I talked to some other people at Rice about what had happened to me. One man told me he was forced to withdraw for one year for depression. Other women told me about their experiences with assault on campus. The perpetrators were rarely punished. Victim-blaming seemed to be a common theme.
I was lucky to get out of my abusive relationship, but the way the Rice administration dealt with my situation was unhelpful and detrimental. I have a case number associated with my assaults, but it is not listed on Rice's crime log. I was treated like something to be ashamed of. Those on the administration that had supported and advised me through ending my abusive relationship were people I trusted, but they were the ones who seemed to turn on me this spring.
Rice University is ranked nationally for having the "happiest students" and "best quality of life," but is this actually true? Or does Rice have those titles only because the administration asks any unhappy students to leave?

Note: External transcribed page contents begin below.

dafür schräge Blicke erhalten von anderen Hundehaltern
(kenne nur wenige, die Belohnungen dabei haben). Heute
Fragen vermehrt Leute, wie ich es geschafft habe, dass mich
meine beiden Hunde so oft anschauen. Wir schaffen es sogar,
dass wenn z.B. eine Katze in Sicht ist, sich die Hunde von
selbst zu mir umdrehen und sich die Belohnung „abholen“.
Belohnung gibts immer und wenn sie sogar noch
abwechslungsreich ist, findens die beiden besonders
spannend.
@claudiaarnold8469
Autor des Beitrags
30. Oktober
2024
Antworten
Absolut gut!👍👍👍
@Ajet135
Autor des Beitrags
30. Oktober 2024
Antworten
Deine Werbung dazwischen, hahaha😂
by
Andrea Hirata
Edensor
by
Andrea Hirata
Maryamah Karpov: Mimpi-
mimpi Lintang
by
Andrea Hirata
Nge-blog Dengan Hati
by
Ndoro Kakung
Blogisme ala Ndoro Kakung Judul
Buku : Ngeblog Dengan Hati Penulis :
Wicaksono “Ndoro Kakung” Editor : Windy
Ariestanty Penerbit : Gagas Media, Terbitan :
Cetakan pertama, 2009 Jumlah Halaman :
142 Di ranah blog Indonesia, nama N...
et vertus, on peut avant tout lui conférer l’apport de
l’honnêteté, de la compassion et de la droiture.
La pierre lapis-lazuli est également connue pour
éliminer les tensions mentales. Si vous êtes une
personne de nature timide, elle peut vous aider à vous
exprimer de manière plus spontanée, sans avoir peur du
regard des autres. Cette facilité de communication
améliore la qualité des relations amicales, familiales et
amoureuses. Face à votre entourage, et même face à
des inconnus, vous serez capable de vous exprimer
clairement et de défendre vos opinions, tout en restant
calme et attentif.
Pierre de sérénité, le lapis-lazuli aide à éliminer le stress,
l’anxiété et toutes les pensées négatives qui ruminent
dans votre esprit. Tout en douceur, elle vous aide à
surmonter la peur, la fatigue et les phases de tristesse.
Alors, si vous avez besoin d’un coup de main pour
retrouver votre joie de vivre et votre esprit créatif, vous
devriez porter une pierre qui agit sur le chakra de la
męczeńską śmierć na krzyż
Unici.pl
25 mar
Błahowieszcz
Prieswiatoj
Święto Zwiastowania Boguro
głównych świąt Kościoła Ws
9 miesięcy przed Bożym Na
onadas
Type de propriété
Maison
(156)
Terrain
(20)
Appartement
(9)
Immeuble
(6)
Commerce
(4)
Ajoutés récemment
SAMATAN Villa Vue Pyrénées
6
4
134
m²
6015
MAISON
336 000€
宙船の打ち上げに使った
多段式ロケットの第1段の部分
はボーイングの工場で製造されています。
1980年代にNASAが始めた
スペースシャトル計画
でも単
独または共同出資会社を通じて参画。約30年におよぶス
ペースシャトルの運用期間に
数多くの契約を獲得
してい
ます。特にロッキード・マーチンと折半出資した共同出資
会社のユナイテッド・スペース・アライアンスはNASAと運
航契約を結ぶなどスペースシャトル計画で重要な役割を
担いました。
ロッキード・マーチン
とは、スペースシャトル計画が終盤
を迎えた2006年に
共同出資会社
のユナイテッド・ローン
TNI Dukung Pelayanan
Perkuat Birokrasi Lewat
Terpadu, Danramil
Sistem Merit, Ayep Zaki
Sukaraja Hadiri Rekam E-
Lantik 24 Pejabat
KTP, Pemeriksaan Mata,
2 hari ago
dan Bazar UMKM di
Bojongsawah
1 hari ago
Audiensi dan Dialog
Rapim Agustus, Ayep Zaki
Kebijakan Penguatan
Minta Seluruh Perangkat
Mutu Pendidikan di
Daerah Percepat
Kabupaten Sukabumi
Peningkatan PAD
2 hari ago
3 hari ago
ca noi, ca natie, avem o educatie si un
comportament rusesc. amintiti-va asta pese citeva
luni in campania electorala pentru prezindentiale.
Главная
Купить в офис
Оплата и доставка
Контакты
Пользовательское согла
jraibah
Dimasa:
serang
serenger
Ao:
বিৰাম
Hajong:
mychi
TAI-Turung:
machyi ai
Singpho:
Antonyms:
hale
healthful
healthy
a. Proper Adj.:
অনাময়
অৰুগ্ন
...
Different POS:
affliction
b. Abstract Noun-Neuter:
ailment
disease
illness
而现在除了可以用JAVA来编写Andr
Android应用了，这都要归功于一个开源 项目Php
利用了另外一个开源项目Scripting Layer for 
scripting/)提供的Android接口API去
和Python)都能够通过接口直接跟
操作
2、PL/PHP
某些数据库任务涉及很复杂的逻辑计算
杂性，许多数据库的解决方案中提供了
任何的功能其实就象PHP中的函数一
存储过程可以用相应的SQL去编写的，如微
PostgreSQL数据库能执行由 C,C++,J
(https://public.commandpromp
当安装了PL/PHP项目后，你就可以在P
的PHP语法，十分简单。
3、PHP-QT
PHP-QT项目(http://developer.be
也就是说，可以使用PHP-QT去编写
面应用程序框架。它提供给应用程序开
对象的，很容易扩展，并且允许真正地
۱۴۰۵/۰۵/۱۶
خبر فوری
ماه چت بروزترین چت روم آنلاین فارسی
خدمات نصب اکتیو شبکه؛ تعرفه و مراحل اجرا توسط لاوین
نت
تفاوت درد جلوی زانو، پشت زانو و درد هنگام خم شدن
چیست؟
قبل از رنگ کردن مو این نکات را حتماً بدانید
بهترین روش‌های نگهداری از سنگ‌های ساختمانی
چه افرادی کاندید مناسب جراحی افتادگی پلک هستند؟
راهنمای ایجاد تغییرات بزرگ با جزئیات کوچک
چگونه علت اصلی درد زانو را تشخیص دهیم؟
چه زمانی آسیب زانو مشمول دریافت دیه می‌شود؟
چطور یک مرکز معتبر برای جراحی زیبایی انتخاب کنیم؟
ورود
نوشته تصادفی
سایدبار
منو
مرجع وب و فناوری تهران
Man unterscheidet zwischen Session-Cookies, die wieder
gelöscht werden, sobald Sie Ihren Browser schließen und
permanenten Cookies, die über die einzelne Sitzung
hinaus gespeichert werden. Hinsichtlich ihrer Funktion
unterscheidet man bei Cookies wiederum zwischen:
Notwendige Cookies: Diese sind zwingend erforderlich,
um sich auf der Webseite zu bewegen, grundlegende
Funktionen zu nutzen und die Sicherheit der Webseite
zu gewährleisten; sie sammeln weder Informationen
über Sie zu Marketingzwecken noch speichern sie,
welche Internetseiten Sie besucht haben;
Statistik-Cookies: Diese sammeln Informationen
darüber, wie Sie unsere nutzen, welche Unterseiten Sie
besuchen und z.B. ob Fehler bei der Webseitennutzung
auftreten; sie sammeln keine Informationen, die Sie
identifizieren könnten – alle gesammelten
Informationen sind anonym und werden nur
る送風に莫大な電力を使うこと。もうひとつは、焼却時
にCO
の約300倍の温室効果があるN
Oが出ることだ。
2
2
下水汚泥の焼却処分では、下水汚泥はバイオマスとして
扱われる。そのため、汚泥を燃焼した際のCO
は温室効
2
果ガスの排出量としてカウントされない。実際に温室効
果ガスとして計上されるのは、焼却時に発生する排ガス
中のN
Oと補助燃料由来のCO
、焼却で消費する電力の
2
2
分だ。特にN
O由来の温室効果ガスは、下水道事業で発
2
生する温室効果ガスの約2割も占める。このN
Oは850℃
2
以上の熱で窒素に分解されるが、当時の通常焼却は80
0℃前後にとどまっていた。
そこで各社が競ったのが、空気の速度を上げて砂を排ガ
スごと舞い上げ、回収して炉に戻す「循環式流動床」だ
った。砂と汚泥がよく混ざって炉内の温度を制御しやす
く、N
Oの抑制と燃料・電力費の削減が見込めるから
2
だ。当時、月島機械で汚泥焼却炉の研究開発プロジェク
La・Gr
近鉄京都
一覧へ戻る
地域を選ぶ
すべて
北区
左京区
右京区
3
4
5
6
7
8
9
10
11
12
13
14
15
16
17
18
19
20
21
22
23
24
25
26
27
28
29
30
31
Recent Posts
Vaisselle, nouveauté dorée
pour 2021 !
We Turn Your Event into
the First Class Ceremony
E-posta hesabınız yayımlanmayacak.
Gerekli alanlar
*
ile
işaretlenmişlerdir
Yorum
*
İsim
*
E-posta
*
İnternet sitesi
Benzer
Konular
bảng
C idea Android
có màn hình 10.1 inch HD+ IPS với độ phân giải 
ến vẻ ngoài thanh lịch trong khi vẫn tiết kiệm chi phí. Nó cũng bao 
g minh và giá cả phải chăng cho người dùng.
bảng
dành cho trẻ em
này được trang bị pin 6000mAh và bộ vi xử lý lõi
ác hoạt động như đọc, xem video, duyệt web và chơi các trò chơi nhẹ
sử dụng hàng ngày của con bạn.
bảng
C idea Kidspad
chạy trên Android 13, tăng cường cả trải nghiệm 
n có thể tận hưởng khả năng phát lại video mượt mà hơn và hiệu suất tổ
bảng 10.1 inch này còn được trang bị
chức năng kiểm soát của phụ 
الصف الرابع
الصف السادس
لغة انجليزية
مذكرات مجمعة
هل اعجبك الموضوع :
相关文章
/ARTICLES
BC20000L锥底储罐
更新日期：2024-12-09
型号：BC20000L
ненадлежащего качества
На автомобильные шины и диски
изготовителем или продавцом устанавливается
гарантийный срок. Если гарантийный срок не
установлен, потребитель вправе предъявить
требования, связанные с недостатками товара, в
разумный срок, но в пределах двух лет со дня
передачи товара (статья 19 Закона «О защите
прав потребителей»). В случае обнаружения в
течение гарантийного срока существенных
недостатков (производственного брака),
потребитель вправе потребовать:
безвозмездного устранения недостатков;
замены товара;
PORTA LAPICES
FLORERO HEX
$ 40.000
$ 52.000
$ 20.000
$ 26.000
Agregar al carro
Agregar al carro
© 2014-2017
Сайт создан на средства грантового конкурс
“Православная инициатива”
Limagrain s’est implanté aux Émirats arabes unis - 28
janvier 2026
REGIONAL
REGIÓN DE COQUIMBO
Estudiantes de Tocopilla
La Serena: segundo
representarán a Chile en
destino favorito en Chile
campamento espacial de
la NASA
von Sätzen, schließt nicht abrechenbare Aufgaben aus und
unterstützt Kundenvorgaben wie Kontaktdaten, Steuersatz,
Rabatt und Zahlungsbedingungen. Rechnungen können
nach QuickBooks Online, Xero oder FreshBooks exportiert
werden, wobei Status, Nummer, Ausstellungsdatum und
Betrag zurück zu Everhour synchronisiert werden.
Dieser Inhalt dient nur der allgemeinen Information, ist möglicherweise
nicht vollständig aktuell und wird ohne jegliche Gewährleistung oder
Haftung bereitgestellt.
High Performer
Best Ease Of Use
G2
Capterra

I am immensely disappointed in the way Rice handled my situation, and I am concerned for anyone who may have a similar experience in the future. I withdrew from Rice twice. Both times, the major response I received from the administration was that Rice could not support me. I was too much of a burden.
Mental health issues are becoming increasingly common on college campuses. It is concerning to me that Rice does not have sufficient resources to support students. During my time as a student, I found that the Rice Counseling Center was not helpful, and I know many other students who feel the same way. As an abuse survivor, I have also realized that Rice does not have enough resources for victims of assault, abuse and stalking. I would like to see this changed. Rice is a truly wonderful university, but without the proper support for students with mental health issues, it has not yet earned its title for best quality of life.
Olivia Hansen matriculated into Duncan College in 2010.